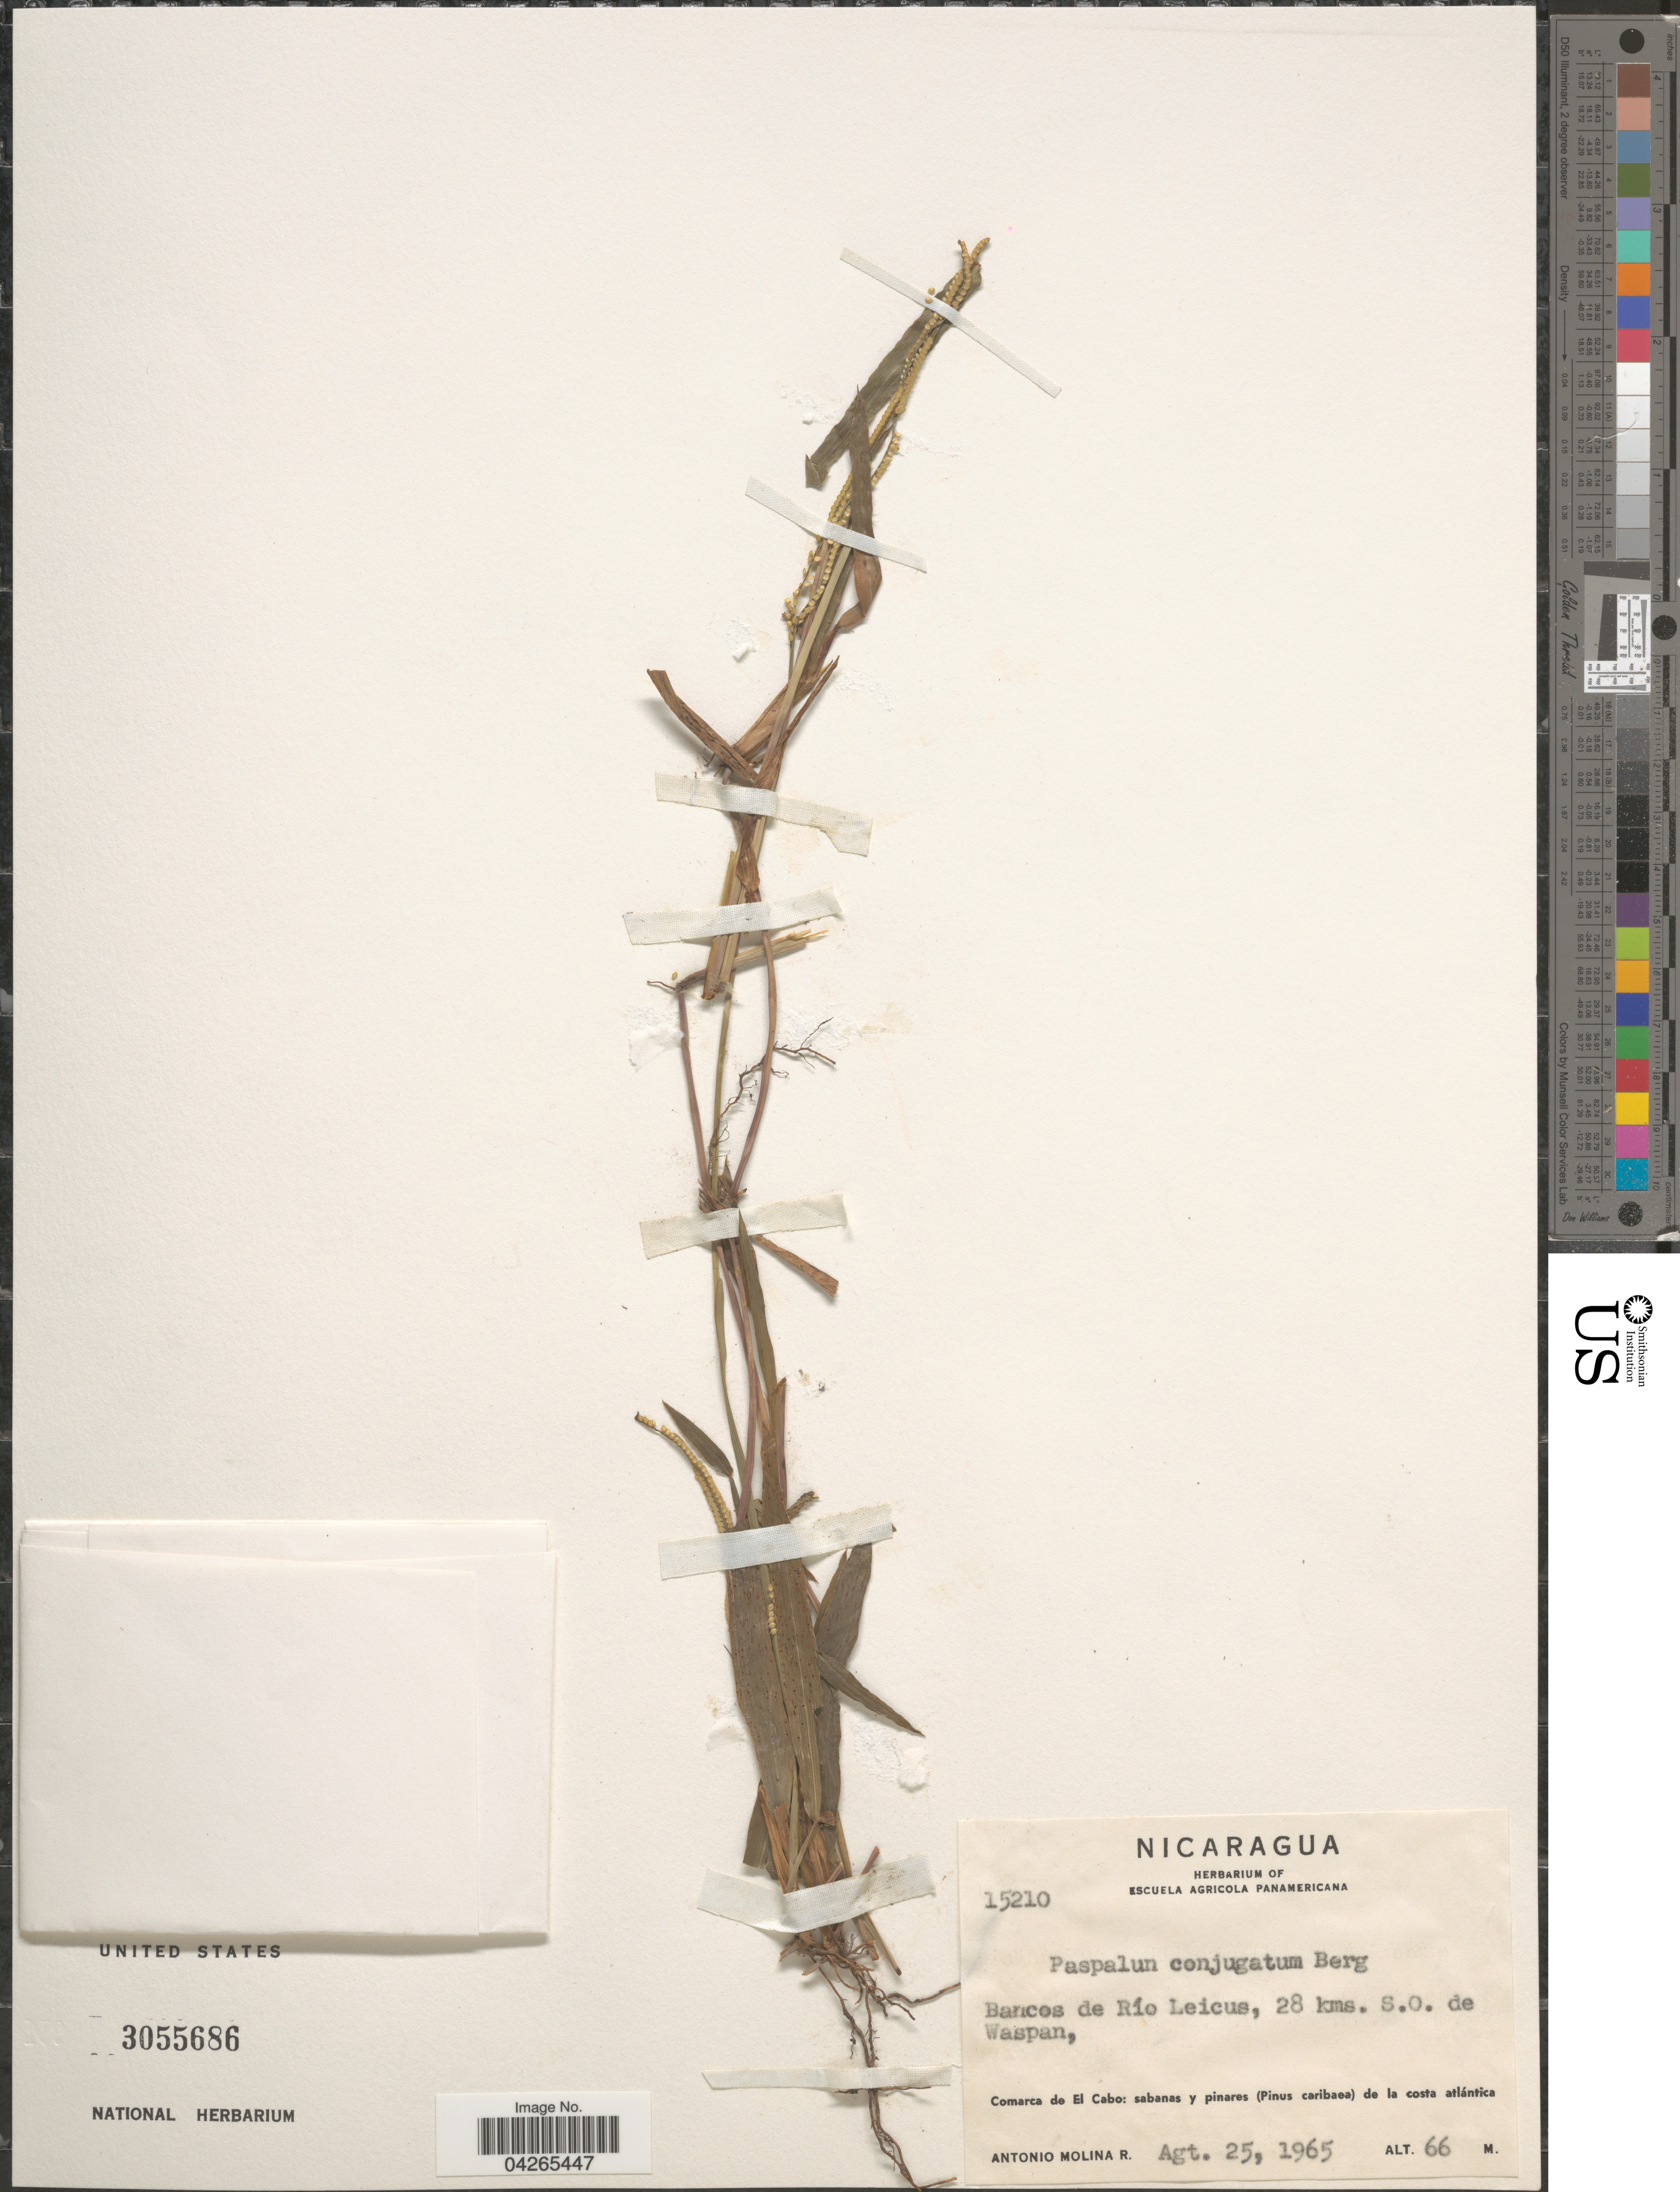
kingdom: Plantae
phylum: Tracheophyta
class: Liliopsida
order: Poales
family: Poaceae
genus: Paspalum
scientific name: Paspalum conjugatum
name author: P.J. Bergius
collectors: A. Molina R.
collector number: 15210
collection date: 1965-08-25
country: Nicaragua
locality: Bancos de Río Leicus, 28 kms. S.O. de Waspan, Comarca de El Cabo: sabanas y pinares (Pinus caribaea) de la costa atlántica.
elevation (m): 66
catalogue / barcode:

Job
Could you copy the lines above word for word, leaving out the picture?

Expected output
kingdom: Plantae
phylum: Tracheophyta
class: Liliopsida
order: Poales
family: Poaceae
genus: Paspalum
scientific name: Paspalum conjugatum
name author: P.J. Bergius
collectors: A. Molina R.
collector number: 15210
collection date: 1965-08-25
country: Nicaragua
locality: Bancos de Río Leicus, 28 kms. S.O. de Waspan, Comarca de El Cabo: sabanas y pinares (Pinus caribaea) de la costa atlántica.
elevation (m): 66
catalogue / barcode:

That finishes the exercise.